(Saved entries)
● ● ● ● ●

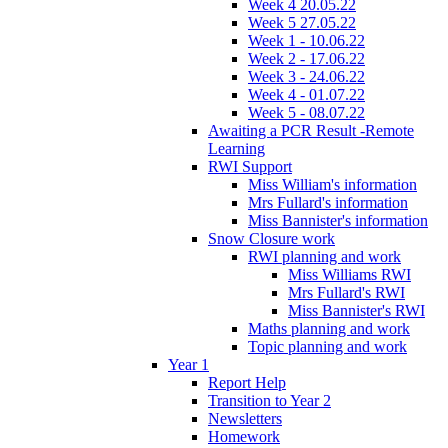
Week 4 20.05.22
Week 5 27.05.22
Week 1 - 10.06.22
Week 2 - 17.06.22
Week 3 - 24.06.22
Week 4 - 01.07.22
Week 5 - 08.07.22
Awaiting a PCR Result -Remote
Learning
RWI Support
Miss William's information
Mrs Fullard's information
Miss Bannister's information
Snow Closure work
RWI planning and work
Miss Williams RWI
Mrs Fullard's RWI
Miss Bannister's RWI
Maths planning and work
Topic planning and work
Year 1
Report Help
Transition to Year 2
Newsletters
Homework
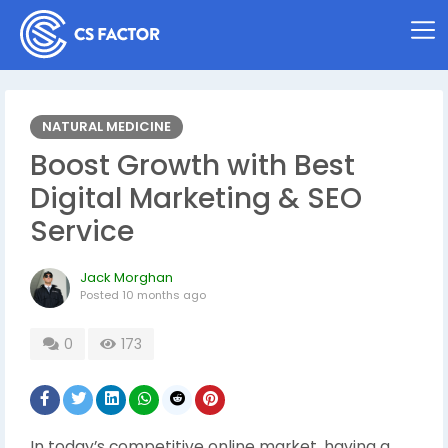
NATURAL MEDICINE
Boost Growth with Best
Digital Marketing & SEO
Service
Jack Morghan
Posted
10 months ago
0
173
In today’s competitive online market, having a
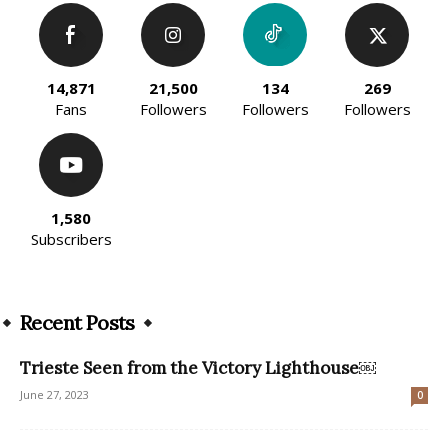
14,871
21,500
134
269
Fans
Followers
Followers
Followers
1,580
Subscribers
Recent Posts
Trieste Seen from the Victory Lighthouse￼
June 27, 2023
0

● ● ● ● ●

▶ _Directions_
Please copy out every one of the lines above word for word, leaving out the pictures.

▶ _Answer for the task_
Week 4 20.05.22
Week 5 27.05.22
Week 1 - 10.06.22
Week 2 - 17.06.22
Week 3 - 24.06.22
Week 4 - 01.07.22
Week 5 - 08.07.22
Awaiting a PCR Result -Remote
Learning
RWI Support
Miss William's information
Mrs Fullard's information
Miss Bannister's information
Snow Closure work
RWI planning and work
Miss Williams RWI
Mrs Fullard's RWI
Miss Bannister's RWI
Maths planning and work
Topic planning and work
Year 1
Report Help
Transition to Year 2
Newsletters
Homework
NATURAL MEDICINE
Boost Growth with Best
Digital Marketing & SEO
Service
Jack Morghan
Posted
10 months ago
0
173
In today’s competitive online market, having a
14,871
21,500
134
269
Fans
Followers
Followers
Followers
1,580
Subscribers
Recent Posts
Trieste Seen from the Victory Lighthouse
June 27, 2023
0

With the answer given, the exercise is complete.